(What to work on):
From the data that follows, set down exactly the lines from the one with "middle pip: (719, 1223)" through the one with "thumb ip: (484, 283)", counting both. Pictures stay out.

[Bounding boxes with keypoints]

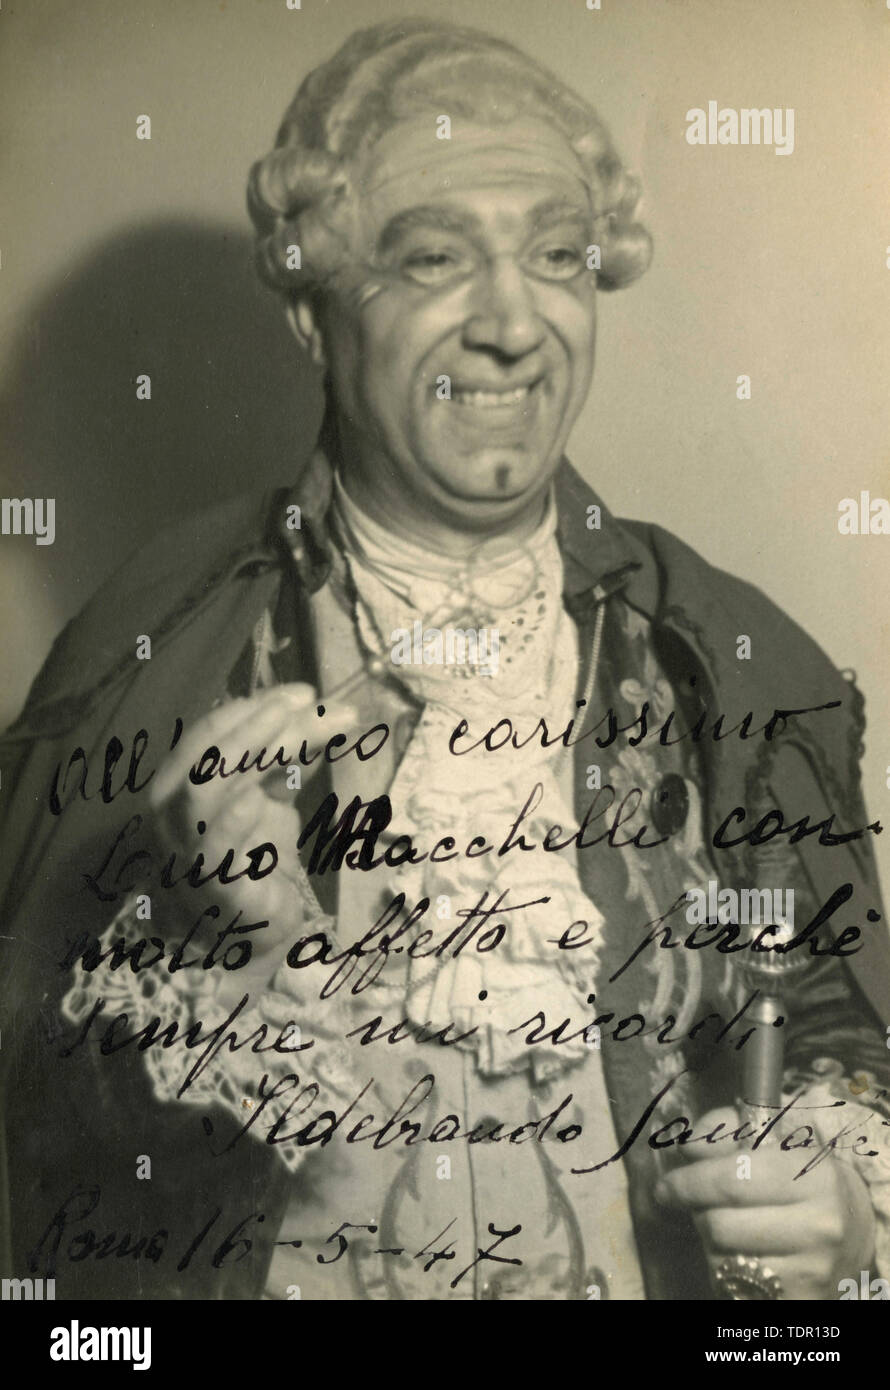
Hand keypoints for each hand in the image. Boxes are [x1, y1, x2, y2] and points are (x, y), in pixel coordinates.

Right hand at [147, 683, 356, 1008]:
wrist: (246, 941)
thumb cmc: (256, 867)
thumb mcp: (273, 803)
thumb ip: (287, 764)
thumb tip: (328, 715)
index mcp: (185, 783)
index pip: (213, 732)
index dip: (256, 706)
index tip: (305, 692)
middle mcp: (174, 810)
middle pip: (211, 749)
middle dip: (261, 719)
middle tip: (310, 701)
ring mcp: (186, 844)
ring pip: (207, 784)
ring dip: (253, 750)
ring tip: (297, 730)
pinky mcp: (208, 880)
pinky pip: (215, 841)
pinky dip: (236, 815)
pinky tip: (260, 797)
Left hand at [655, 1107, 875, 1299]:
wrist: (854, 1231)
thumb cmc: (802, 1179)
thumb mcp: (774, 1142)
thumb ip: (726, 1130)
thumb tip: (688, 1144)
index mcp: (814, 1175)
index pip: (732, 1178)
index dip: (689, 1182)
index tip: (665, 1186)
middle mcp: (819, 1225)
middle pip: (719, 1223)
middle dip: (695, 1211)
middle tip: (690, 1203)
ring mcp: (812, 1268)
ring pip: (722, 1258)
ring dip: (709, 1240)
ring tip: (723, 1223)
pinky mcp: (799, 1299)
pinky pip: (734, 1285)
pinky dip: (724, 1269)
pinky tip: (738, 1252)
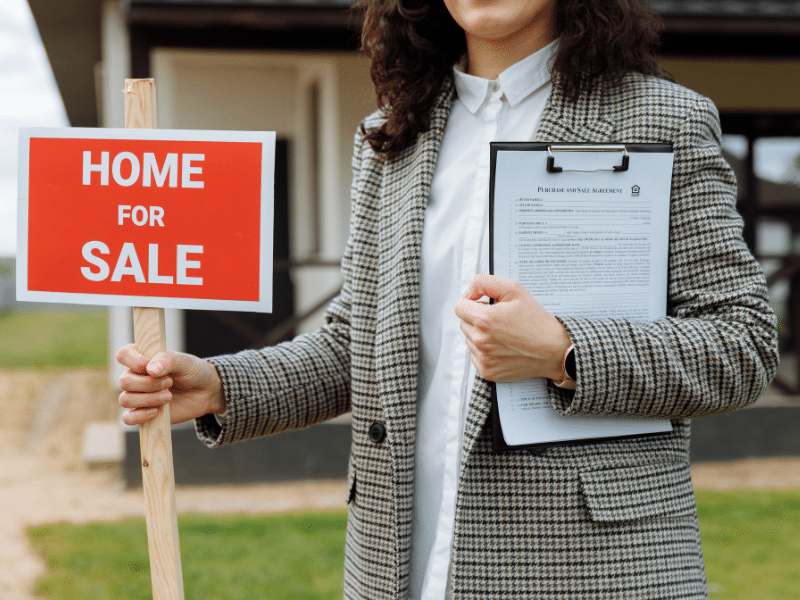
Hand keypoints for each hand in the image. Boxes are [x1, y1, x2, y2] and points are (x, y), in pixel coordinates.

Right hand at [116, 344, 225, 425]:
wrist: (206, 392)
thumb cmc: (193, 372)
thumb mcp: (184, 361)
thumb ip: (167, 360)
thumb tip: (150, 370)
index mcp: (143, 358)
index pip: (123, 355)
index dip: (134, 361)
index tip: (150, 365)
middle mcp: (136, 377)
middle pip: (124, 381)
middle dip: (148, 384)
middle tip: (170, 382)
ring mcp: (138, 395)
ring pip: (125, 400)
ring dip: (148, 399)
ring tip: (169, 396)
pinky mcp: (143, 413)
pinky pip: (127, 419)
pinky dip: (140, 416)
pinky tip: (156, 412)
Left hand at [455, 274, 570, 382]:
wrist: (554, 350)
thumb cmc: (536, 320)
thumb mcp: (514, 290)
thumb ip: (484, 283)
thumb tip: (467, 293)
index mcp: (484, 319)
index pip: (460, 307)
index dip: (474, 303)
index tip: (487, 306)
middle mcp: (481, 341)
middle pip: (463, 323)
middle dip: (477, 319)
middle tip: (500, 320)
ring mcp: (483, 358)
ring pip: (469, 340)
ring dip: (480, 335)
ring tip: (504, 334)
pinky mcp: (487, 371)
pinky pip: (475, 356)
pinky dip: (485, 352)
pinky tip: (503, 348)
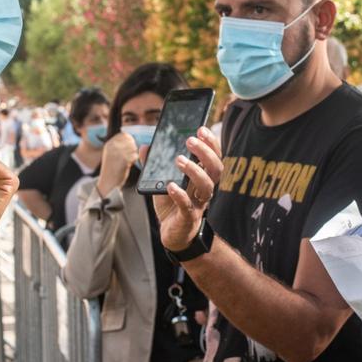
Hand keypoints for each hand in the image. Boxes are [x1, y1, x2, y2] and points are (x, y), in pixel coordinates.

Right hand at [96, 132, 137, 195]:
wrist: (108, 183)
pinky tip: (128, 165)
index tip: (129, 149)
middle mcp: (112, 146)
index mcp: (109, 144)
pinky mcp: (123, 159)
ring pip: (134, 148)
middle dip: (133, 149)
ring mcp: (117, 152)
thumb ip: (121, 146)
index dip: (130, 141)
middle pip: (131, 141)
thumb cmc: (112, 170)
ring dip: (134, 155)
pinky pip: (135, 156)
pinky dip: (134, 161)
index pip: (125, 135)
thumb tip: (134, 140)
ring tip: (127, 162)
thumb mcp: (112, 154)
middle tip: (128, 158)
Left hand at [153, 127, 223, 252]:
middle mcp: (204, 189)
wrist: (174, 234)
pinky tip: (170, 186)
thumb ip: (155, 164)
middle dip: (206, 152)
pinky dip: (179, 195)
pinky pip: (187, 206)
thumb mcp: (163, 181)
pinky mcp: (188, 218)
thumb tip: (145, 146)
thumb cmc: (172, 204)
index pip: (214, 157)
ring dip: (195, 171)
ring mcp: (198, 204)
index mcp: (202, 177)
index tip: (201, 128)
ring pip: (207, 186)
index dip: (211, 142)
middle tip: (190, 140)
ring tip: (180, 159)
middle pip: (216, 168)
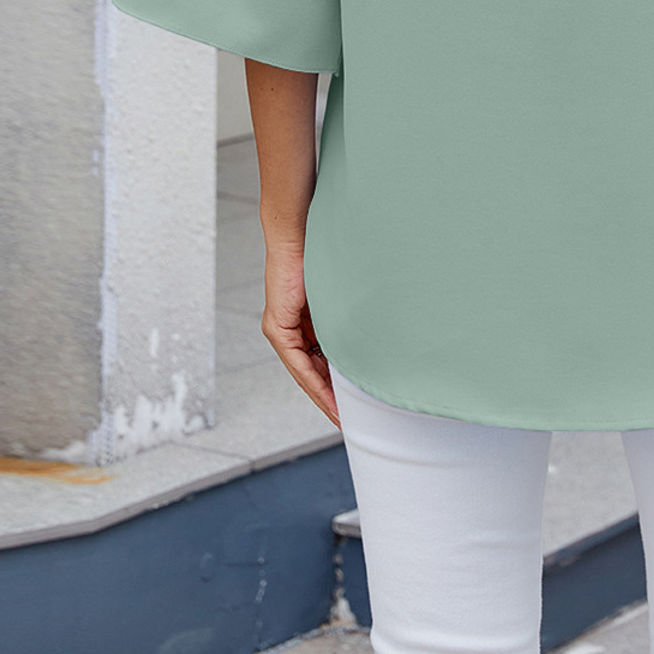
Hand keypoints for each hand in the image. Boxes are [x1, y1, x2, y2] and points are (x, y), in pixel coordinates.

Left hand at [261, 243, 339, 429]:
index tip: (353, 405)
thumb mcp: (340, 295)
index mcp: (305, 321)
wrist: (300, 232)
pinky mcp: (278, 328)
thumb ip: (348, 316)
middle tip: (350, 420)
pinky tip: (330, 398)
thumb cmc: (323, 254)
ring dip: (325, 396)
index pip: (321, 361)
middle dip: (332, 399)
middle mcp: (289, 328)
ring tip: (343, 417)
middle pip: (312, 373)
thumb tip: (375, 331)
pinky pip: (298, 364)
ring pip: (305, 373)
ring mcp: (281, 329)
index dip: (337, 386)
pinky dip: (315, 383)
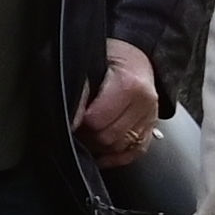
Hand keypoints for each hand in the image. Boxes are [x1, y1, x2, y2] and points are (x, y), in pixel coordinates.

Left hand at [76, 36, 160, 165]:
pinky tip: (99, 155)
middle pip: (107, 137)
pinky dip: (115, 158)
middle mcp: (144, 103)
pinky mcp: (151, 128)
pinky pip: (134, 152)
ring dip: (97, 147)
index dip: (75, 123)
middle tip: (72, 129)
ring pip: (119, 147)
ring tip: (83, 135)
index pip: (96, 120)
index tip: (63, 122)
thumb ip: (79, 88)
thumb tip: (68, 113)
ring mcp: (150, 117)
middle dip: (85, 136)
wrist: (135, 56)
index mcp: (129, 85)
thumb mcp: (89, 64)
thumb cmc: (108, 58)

(Exercise solution):
middle pip: (719, 1223)
middle dip: (695, 1211)
middle tip: (690, 1203)
ring mcp: (812, 1268)
ring pip: (722, 1258)
ring dip: (709, 1240)
ring tip: (723, 1223)
pinky mcp: (799, 1299)
pinky pip: (734, 1285)
pinky dip: (724, 1269)
pinky tip: (738, 1252)
Hand keypoints for each hand in the image. Boxes are [x1, y1, x2, y2] and points are (x, y), in pixel coordinates.

Right hand at [116, 344, 225, 425]:
wrist: (206, 392)
thumb cmc: (193, 372)
thumb mcp: (184, 361)
thumb ip: (167, 360)
thumb tip: (150, 370)
index mcp: (143, 358)
index pip: (123, 355)
index dip: (134, 361)
index tip: (150, 365)
middle mcp: (136, 377)
middle pip: (124, 381)
middle dip: (148, 384)
middle tip: (170, 382)
ring mcp: (138, 395)
ring pip: (125, 400)
ring dip: (148, 399)
ring tip: (169, 396)
pinky mcp: (143, 413)
pinky pip: (127, 419)
pinky dip: (140, 416)
pinky tip: (156, 412)
Left hand at [455, 274, 570, 382]:
wrist: (554, 350)
thumb cmc: (536, 320)
thumb mcp: (514, 290)
thumb ip: (484, 283)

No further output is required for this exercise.